The task ▸ Rewrite every one of the records below as a numbered list, leaving out any blank lines.

--- Begin Data to process ---

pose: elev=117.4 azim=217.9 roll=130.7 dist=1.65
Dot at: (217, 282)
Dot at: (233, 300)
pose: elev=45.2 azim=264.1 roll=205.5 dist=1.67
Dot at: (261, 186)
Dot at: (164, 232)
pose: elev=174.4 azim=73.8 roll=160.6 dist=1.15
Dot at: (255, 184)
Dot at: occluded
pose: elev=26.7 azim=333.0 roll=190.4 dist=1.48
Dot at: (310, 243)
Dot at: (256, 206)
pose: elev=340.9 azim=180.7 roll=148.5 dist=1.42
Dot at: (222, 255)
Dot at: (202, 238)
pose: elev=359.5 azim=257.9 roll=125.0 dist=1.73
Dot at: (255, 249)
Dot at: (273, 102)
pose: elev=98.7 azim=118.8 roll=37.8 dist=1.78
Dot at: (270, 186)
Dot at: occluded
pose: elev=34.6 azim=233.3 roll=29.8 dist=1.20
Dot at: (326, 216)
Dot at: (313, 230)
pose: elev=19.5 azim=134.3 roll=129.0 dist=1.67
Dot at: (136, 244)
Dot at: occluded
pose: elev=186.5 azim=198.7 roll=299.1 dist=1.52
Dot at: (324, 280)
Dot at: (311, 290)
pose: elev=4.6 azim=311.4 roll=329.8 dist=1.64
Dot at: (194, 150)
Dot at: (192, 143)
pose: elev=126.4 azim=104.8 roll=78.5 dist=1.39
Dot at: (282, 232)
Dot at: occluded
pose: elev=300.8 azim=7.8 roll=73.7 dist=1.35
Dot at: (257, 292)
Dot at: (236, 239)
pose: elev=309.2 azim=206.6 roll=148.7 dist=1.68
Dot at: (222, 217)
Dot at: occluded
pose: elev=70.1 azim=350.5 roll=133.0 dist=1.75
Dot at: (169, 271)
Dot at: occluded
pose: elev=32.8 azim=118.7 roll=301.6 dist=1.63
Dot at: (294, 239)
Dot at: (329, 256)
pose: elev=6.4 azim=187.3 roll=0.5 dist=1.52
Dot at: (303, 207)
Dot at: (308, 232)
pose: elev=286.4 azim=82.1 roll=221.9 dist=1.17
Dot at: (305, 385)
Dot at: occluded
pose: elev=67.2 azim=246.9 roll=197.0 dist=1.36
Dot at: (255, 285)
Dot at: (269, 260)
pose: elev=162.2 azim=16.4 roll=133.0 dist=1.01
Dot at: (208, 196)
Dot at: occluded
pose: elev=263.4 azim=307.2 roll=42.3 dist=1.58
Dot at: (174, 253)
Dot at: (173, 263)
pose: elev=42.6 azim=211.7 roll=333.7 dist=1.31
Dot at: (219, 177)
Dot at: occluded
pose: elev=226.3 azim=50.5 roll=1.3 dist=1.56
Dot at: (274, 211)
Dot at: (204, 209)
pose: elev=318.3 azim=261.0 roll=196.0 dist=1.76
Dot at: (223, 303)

--- End Data to process ---

The response ▸
1. pose: elev=117.4 azim=217.9 roll=130.7 dist=1.65
2. Dot at: (217, 282)
3. Dot at: (233, 300)
4. pose: elev=45.2 azim=264.1 roll=205.5 dist=1.67
5. Dot at: (261, 186)
6. Dot at: (164, 232)
7. pose: elev=174.4 azim=73.8 roll=160.6 dist=1.15
8. Dot at: (255, 184)
9. Dot at: occluded
10. pose: elev=26.7 azim=333.0 roll=190.4 dist=1.48
11. Dot at: (310, 243)
12. Dot at: (256, 206)
13. pose: elev=340.9 azim=180.7 roll=148.5 dist=1.42
14. Dot at: (222, 255)
15. Dot at: (202, 238)
16. pose: elev=359.5 azim=257.9 roll=125.0 dist=1.73
17. Dot at: (255, 249)
18. Dot at: (273, 102)
19. pose: elev=98.7 azim=118.8 roll=37.8 dist=1.78
20. Dot at: (270, 186)
21. Dot at: occluded
22. pose: elev=34.6 azim=233.3 roll=29.8 dist=1.20
23. Dot at: (326, 216)
24. Dot at: (313, 230)
25. pose: elev=19.5 azim=134.3 roll=129.0 dist=1.67
26. Dot at: (136, 244)
27. Dot at: occluded
28. pose: elev=186.5 azim=198.7 roll=299.1 dist=1.52
29. Dot at: (324, 280)
30. Dot at: (311, 290)
31. pose: elev=4.6 azim=311.4 roll=329.8 dist=1.64
32. Dot at: (194, 150)
33. Dot at: (192, 143)
34. pose: elev=126.4 azim=104.8 roll=78.5 dist=1.39
35. Dot at: (282, 232)
36. Dot at: occluded
37. pose: elev=300.8 azim=7.8 roll=73.7 dist=1.35
38. Dot at: (257, 292)
39. Dot at: (236, 239)
40. pose: elev=309.2 azim=206.6 roll=148.7 dist=1.68
41. Dot at: (222, 217)
42. Dot at: occluded
43. pose: elev=70.1 azim=350.5 roll=133.0 dist=1.75
44. Dot at: (169, 271)
45. Dot at: occluded
46. pose: elev=32.8 azim=118.7 roll=301.6 dist=1.63
47. Dot at: (294, 239)
48. Dot at: (329, 256)
49. pose: elev=6.4 azim=187.3 roll=0.5 dist=1.52
50. Dot at: (303, 207)
51. Dot at: (308, 232)
52. pose: elev=286.4 azim=82.1 roll=221.9 dist=1.17
53. Dot at: (305, 385)
54. Dot at: occluded
55. pose: elev=67.2 azim=246.9 roll=197.0 dist=1.36
56. Dot at: (255, 285)
57. Dot at: (269, 260)
58. pose: elev=162.2 azim=16.4 roll=133.0 dist=1.01
59. Dot at: (208, 196)
60. Dot at: occluded
61. pose: elev=263.4 azim=307.2 roll=42.3 dist=1.58
62. Dot at: (174, 253)
63. Dot at: (173, 263)
64. pose: elev=42.6 azim=211.7 roll=333.7 dist=1.31
65. Dot at: (219, 177)
66. Dot at: occluded
67. pose: elev=226.3 azim=50.5 roll=1.3 dist=1.56
68. Dot at: (274, 211)
69. Dot at: (204, 209)
70. pose: elev=318.3 azim=261.0 roll=196.0 dist=1.76
71. Dot at: (223, 303)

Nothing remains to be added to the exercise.